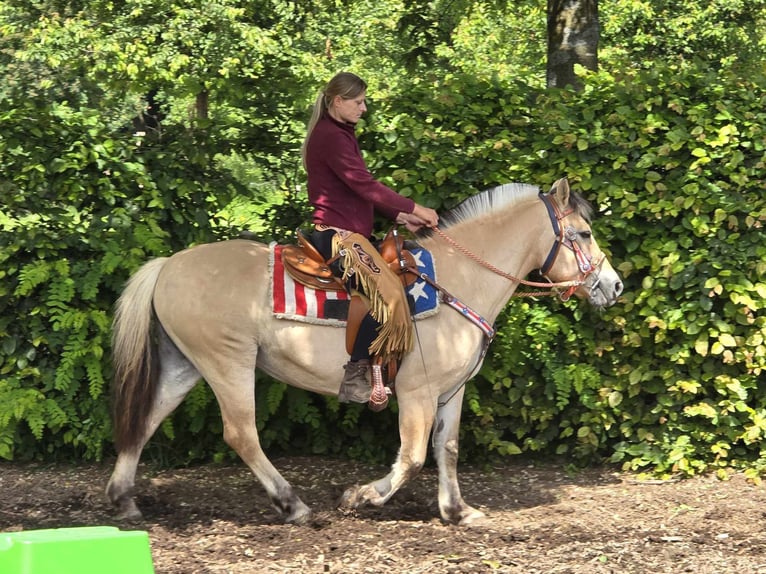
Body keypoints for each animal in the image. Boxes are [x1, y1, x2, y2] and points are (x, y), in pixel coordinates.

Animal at [106, 178, 624, 528]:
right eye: (582, 234)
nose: (614, 285)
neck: (459, 280)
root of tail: (168, 265)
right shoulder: (416, 391)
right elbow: (412, 456)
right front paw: (362, 498)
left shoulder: (451, 391)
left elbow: (448, 448)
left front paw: (457, 510)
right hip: (227, 363)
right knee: (241, 434)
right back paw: (293, 504)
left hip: (185, 364)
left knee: (147, 419)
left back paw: (123, 498)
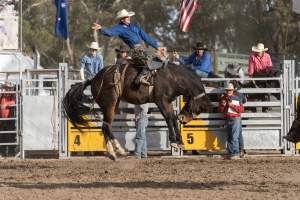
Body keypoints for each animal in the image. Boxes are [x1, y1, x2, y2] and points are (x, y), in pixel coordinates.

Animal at [62, 62, 211, 159]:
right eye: (199, 107)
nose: (183, 119)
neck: (172, 77)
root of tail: (94, 79)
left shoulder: (167, 102)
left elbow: (172, 118)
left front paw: (179, 142)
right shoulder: (161, 101)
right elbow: (169, 118)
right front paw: (174, 141)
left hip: (114, 104)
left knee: (106, 126)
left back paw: (115, 152)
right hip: (110, 103)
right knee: (106, 126)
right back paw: (118, 151)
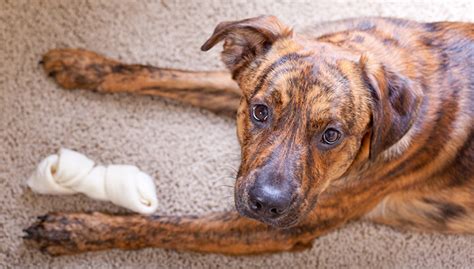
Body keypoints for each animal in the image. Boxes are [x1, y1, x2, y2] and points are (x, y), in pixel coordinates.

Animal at [24, 15, 472, 254]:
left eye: (331, 135)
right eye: (260, 112)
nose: (267, 204)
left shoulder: (274, 229)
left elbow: (170, 226)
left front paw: (73, 229)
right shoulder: (239, 83)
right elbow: (166, 74)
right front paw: (84, 65)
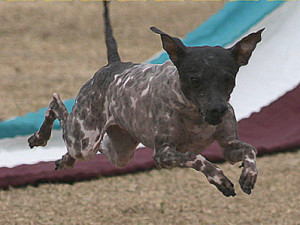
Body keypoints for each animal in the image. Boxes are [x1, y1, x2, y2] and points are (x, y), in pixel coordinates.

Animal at [27, 0, 262, 196]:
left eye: (228, 78)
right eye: (195, 79)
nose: (217, 110)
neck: (194, 115)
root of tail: (113, 64)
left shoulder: (229, 147)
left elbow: (250, 149)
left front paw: (249, 173)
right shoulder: (163, 153)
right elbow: (196, 158)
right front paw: (218, 177)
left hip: (120, 152)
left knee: (91, 148)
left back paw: (65, 160)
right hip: (85, 140)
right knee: (55, 104)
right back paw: (40, 136)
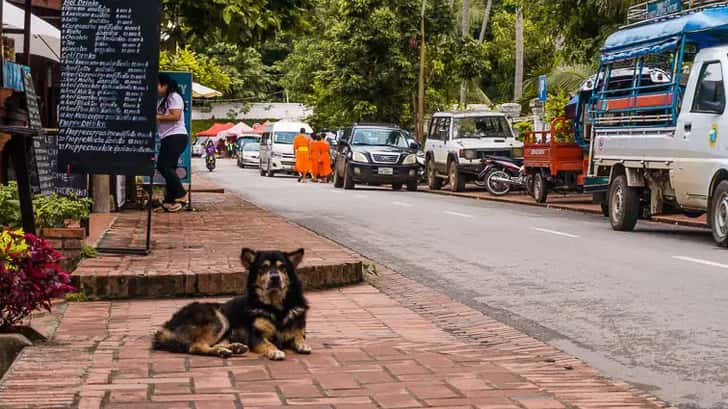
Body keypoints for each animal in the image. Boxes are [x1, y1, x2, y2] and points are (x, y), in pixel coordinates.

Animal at [152, 247, 312, 358]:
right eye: (264, 267)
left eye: (282, 267)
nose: (275, 278)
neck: (276, 307)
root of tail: (166, 327)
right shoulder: (256, 337)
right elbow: (268, 344)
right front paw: (275, 351)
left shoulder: (297, 330)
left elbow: (298, 337)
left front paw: (303, 345)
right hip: (219, 319)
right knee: (195, 346)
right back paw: (222, 351)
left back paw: (233, 348)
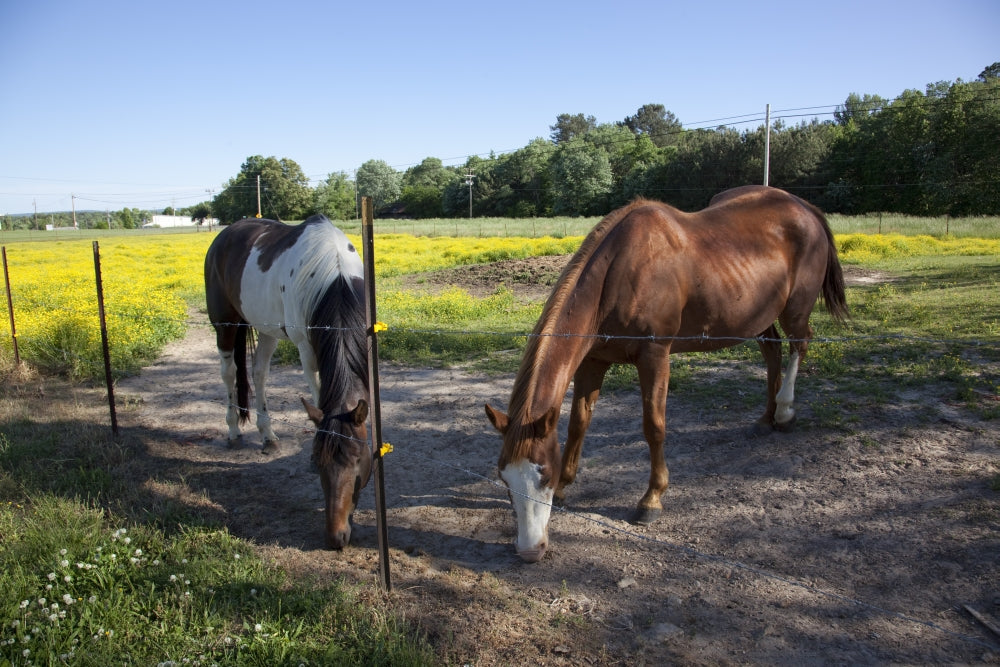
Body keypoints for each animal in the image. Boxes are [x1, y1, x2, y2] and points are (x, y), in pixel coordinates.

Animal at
= = = = =
In the listing above, find the line with "right hip: (227, 363)" and output every line through the one with "right elbow: (169, 118)", exactly, without the pictures.

right hip: (227, 363)
right knee: (241, 434)
right back paw: (293, 504)
left hip: (185, 364)
left knee: (147, 419)
left back paw: (123, 498)
Body keypoints for each animal in the image. Boxes are [x1, y1, x2, y2] and points are (x, y), in pixel coordinates.

Animal at [62, 62, 211, 159]:
right eye: (199, 107)
nose: (183, 119)
neck: (172, 77)
root of tail: (94, 79)
left shoulder: (167, 102)
left elbow: (172, 118)
left front paw: (179, 142)
right shoulder: (161, 101)
right elbow: (169, 118)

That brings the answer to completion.